Marina Warner Unmasks the Myths
Marina Warner is a British novelist, mythologist, historian, and culture critic. Her studies of myths and symbols include Alone of All Her Sex: The Myth and Cult of the Virgin Mary and From the Beast to the Blonde: On Fairy Tales and Their Tellers. Her novel, The Leto Bundle, will be released in the U.S. in May. Helen Antrobus spoke with Ms. Warner by phone.
conduit: Do you think that the Disney effect on myth limits our ability to deal with something like terrorism in a complex way, because our stories are so denatured that they only bring us to this point of good vs. evil?

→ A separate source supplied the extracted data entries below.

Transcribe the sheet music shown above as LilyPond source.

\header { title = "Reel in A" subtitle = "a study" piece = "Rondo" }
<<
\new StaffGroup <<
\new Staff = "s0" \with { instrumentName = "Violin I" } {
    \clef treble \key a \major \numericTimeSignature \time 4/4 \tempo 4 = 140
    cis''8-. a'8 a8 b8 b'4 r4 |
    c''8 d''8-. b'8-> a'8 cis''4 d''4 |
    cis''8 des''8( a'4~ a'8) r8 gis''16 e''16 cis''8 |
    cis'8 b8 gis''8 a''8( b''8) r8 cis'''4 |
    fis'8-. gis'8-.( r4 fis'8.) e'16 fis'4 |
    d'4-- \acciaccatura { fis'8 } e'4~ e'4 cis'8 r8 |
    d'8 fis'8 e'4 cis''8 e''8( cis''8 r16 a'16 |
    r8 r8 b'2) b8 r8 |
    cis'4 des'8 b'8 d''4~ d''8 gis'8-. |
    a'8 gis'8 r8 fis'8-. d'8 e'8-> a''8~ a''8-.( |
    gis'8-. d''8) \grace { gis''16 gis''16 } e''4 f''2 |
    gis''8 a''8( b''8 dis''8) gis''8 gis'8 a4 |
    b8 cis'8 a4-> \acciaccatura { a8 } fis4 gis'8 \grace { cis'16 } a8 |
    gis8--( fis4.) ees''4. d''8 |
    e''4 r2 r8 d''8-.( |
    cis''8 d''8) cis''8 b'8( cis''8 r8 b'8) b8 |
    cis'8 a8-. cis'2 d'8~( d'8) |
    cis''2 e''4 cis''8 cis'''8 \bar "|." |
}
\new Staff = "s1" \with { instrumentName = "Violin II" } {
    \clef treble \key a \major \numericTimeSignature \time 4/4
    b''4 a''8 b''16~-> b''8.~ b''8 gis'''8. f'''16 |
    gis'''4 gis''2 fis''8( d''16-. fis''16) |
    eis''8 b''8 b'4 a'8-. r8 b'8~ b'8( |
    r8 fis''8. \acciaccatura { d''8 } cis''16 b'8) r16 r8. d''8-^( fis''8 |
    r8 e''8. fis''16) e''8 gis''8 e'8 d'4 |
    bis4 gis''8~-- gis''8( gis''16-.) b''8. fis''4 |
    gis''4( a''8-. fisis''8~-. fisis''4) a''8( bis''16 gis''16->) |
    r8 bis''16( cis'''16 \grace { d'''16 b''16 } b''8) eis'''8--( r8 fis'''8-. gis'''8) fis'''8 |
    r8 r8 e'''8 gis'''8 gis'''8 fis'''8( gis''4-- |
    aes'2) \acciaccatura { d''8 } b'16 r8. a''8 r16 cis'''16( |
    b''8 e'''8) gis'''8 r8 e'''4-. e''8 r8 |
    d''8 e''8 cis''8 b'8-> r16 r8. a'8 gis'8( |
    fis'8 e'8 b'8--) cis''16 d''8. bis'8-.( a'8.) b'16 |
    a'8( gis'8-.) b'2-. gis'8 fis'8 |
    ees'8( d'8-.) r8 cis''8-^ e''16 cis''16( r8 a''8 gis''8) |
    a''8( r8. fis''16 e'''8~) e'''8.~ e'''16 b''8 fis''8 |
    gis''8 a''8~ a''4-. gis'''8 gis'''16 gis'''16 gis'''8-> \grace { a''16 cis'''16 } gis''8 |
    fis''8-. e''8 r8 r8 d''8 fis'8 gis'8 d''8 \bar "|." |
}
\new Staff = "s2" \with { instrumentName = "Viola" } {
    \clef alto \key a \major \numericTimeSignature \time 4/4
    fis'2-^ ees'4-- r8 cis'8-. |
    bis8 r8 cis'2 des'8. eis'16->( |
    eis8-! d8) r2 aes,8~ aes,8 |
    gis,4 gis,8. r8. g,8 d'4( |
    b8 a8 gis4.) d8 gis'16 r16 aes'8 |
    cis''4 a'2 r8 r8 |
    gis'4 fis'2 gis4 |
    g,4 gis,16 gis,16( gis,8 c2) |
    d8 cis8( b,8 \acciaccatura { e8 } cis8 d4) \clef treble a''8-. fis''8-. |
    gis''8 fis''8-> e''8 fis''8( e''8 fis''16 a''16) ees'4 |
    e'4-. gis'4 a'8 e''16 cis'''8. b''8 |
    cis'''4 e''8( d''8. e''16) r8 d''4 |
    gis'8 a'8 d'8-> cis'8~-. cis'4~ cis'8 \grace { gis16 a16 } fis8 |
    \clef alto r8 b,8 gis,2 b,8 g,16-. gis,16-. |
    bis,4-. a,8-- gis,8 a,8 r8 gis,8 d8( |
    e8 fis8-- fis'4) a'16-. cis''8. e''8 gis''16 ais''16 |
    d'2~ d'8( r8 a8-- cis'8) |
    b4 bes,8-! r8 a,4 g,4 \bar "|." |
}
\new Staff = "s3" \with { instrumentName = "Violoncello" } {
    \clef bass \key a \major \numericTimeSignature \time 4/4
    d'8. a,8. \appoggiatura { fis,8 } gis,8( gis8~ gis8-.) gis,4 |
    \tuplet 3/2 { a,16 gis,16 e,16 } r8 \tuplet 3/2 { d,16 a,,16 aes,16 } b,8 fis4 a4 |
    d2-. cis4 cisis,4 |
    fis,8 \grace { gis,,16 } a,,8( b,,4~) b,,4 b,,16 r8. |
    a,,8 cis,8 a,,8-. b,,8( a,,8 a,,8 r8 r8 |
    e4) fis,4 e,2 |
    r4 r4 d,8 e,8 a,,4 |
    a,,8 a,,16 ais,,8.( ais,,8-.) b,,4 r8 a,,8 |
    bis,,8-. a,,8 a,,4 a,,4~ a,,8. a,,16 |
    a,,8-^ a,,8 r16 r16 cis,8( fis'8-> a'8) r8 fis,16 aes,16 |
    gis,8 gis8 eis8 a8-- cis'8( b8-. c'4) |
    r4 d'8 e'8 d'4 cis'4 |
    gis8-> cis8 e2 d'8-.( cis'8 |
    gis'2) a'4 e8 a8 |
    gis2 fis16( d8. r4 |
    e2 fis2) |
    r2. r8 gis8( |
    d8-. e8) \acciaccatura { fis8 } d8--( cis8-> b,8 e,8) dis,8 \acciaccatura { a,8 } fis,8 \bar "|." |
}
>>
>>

marina warner: Yes, I think that’s the dominant problem of global marketing strategies in the entertainment industry. Stories always have responded to local problems. As I’ve argued, you know, it’s not as though there are archetypal scripts in the psyche. It’s a practical thing. People tell stories to get to grips with what is assailing them, what is troubling them. The stories may or may not be effective, but in the act of representing what you fear, then you have some kind of curiously better way of handling it. You can confront it better. Usually the way that’s happened is that transactions and exchanges have kept very close to the ground of what is the problem. So the Cinderella story is different in Italy because of the dowry problem than it is in another country where you don’t have a similar insistence on dowries.
What’s happened now, of course, is they do go for the broad brush conflicts, because they’re selling everywhere, all over the world. And they’re losing some of the complexity and the nuances and the sensitivity. You see, the new Lord of the Rings and Harry Potter, are films I could put in the lineage of Star Wars, which also has a very Manichaen plot, a very “good and evil” plot.